__Saved entries__
********************
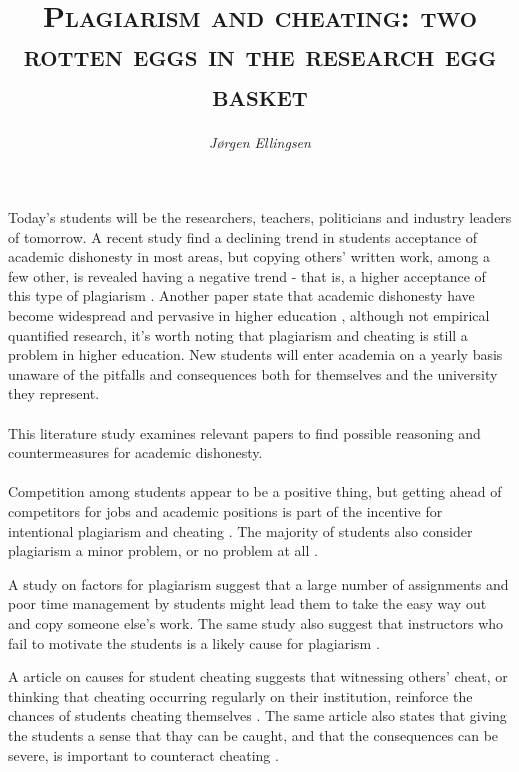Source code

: \documentclass[12pt,a4paper]{article}
\author{\textit{Jørgen Ellingsen}}
\title{\textsc{Plagiarism and cheating: two rotten eggs in the research egg basket}}
\begin{document}
\maketitle
\date{}

Today's students will be the researchers, teachers, politicians and industry leaders of tomorrow. A recent study find a declining trend in students acceptance of academic dishonesty in most areas, but copying others' written work, among a few other, is revealed having a negative trend - that is, a higher acceptance of this type of plagiarism \cite{Molnar2015}. Another paper state that academic dishonesty have become widespread and pervasive in higher education \cite{Dalal2015}, although not empirical quantified research, it's worth noting that plagiarism and cheating is still a problem in higher education. New students will enter academia on a yearly basis unaware of the pitfalls and consequences both for themselves and the university they represent. 
\\ \\ %
This literature study examines relevant papers to find possible reasoning and countermeasures for academic dishonesty. 
\\ \\ %
Competition among students appear to be a positive thing, but getting ahead of competitors for jobs and academic positions is part of the incentive for intentional plagiarism and cheating \cite{Teixeira2010}. The  majority of students also consider plagiarism a minor problem, or no problem at all \cite{Teixeira2010}.

A study on factors for plagiarism suggest that a large number of assignments and poor time management by students might lead them to take the easy way out and copy someone else's work. The same study also suggest that instructors who fail to motivate the students is a likely cause for plagiarism \cite{Comas2010}.

A article on causes for student cheating suggests that witnessing others' cheat, or thinking that cheating occurring regularly on their institution, reinforce the chances of students cheating themselves \cite{Rettinger2009}. The same article also states that giving the students a sense that thay can be caught, and that the consequences can be severe, is important to counteract cheating \cite{Rettinger2009}.
\end{document}
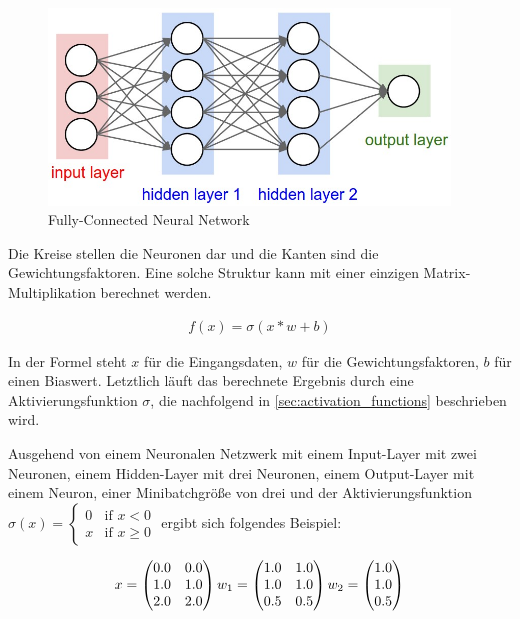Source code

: \begin{figure}[H]
	\centering
	\includegraphics[width=0.95\textwidth]{resources/content/fully_connected.jpg}
	\caption{Fully-Connected Neural Network \cite{fully_connected_img}}
	\label{img:fully_connected}
\end{figure}

Die Kreise stellen die Neuronen dar und die Kanten sind die Gewichtungsfaktoren.
Eine solche Struktur kann mit einer einzigen Matrix-Multiplikation berechnet werden.

\begin{align}
	f(x) = \sigma(x * w + b)
\end{align}

In der Formel steht $ x $ für die Eingangsdaten, $ w $ für die Gewichtungsfaktoren, $ b $ für einen Biaswert. Letztlich läuft das berechnete Ergebnis durch eine Aktivierungsfunktion $ \sigma $, die nachfolgend in \ref{sec:activation_functions} beschrieben wird.

Ausgehend von einem Neuronalen Netzwerk mit einem Input-Layer mit zwei Neuronen, einem Hidden-Layer mit drei Neuronen, einem Output-Layer mit einem Neuron, einer Minibatchgröße von drei und der Aktivierungsfunktion $ \sigma(x) = {\begin{cases}0&{\text{if }}x<0\\x&{\text{if }}x\geq 0\end{cases}} $ ergibt sich folgendes Beispiel:

\begin{equation}
	\vspace{5pt}
	x = \begin{pmatrix} 
		0.0 & 0.0 \\
		1.0 & 1.0 \\ 
		2.0 & 2.0
	\end{pmatrix}
	\vspace{5pt}
	w_{1} = \begin{pmatrix} 
		1.0 & 1.0 \\
		1.0 & 1.0 \\ 
		0.5 & 0.5
	\end{pmatrix}
	\vspace{5pt}
	w_{2} = \begin{pmatrix} 
		1.0 \\
		1.0 \\ 
		0.5
	\end{pmatrix}
\end{equation}

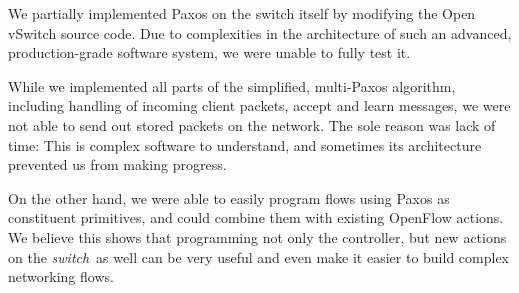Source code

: We partially implemented Paxos on the switch itself by modifying the Open
vSwitch source code.  Due to complexities in the architecture of such an
advanced, production-grade software system, we were unable to fully test it.

While we implemented all parts of the simplified, multi-Paxos algorithm,
including handling of incoming client packets, accept and learn
messages, we were not able to send out stored packets on the network.
The sole reason was lack of time: This is complex software to understand,
and sometimes its architecture prevented us from making progress.

On the other hand, we were able to easily program flows using Paxos as
constituent primitives, and could combine them with existing OpenFlow
actions.  We believe this shows that programming not only the controller,
but new actions on the \textit{switch} as well can be very useful and even
make it easier to build complex networking flows.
********************
__THE TASK__
The string "flows" marks the lines to copy; report each of them from the data above.

__RESULT FOR THIS EXERCISE__
On the other hand, we were able to easily program flows using Paxos as
make it easier to build complex networking flows.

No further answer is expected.